UPDATED 20:41 EDT / APRIL 06 2022

SECURITY

Google removes Android apps with spyware linked to US security agencies

Google LLC has reportedly removed dozens of apps from the Google Play Store after researchers found they included software for collecting user data for a company with alleged ties to U.S. security agencies.

The Wall Street Journal reported today that spy software found in the apps came from Panamanian company Measurement Systems S. de R.L. The company is said to be linked through corporate records and web registrations to a Virginia defense contractor who does cybersecurity intelligence, network-defense and intelligence-intercept work for U.S. national-security agencies.

The Journal claims that Management Systems paid developers worldwide to incorporate its software development kit into its apps. The SDK allowed the company to collect data from users of those apps. The company told developers that it specifically wanted data from the Middle East, Central and Eastern Europe and Asia.

The code was found inside several Muslim prayer apps that have been downloaded more than 10 million times, a highway-speed-trap detection app and a number of other popular consumer apps. In total, it’s estimated that apps with the spy software were installed on at least 60 million Android devices.

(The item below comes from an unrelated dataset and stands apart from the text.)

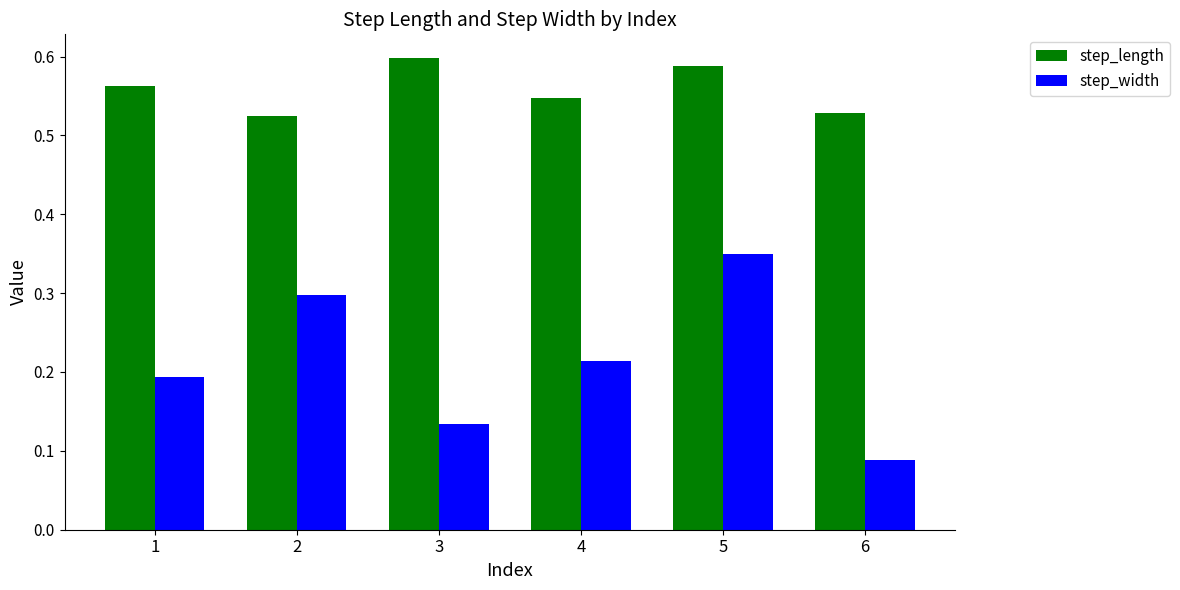

Which series has the widest spread of values?

step_width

Serge Egelman, a researcher at the International Computer Science Institute and the University of California at Berkeley and Joel Reardon of the University of Calgary discovered the code and informed Google, federal privacy regulators and the Journal.

The two researchers run a mobile app security company called AppCensus. On the AppCensus blog, Reardon goes into more detail.

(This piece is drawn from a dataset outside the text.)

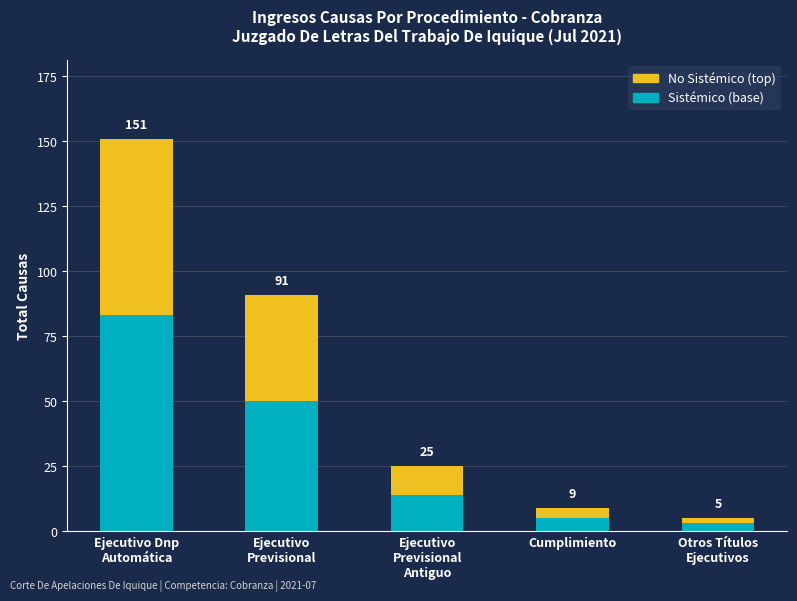

At which label does Sistémico (base) first exceed 14?

Ejecutivo Dnp
Automática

The software, described by Reardon as “Coulus Coelib,” receives various forms of data from users running apps with the code included. The software collects phone numbers, email addresses, GPS data and details such as phone identification markers.

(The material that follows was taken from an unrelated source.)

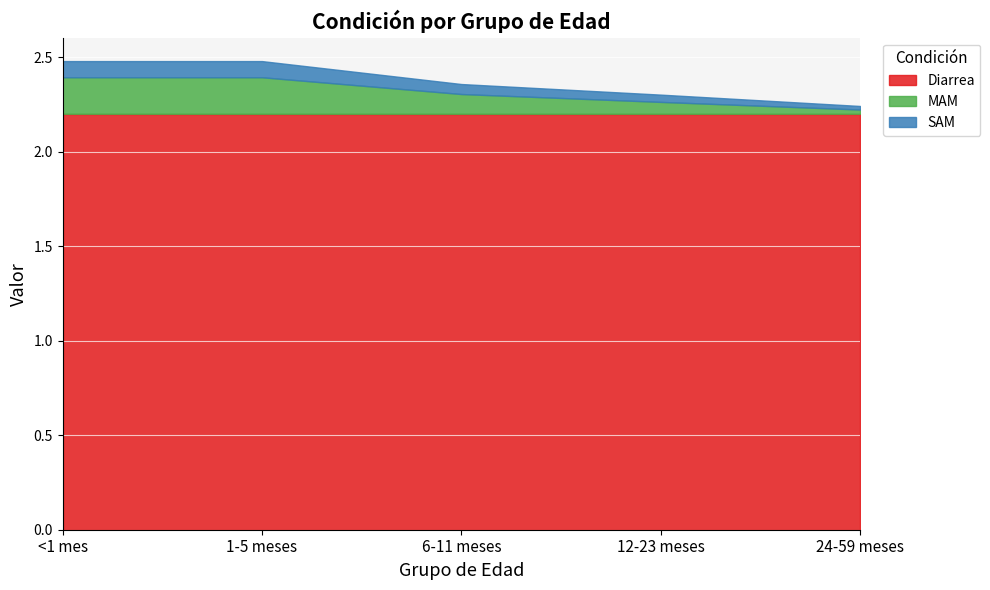

Is the value of Diarrea at 6-11 meses greater than the value of SAM at <1 mes?

Yes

The Measurement Systems SDK can also collect information stored in a phone’s clipboard, such as passwords, whenever the cut-and-paste feature is used and also has the ability to scan some parts of the phone’s system, including files stored in the WhatsApp downloads folder. WhatsApp is the most popular messaging app in the world.

“A database mapping someone’s actual email and phone number to their precise GPS location history is particularly frightening, as it could easily be used to run a service to look up a person’s location history just by knowing their phone number or email, which could be used to target journalists, dissidents, or political rivals,” Reardon wrote.

After the researchers informed Google of their findings, the apps running the software were removed from the Google Play Store on March 25. A spokesperson for Google noted that the apps could return to the store if the spy software is removed.

In response to the report, the Defense Department said that it buys “publicly and commercially available data to inform analysis of foreign threats to national security.”

Measurement Systems has denied the report, saying that the accusations are false and it has no links to U.S. defense contractors.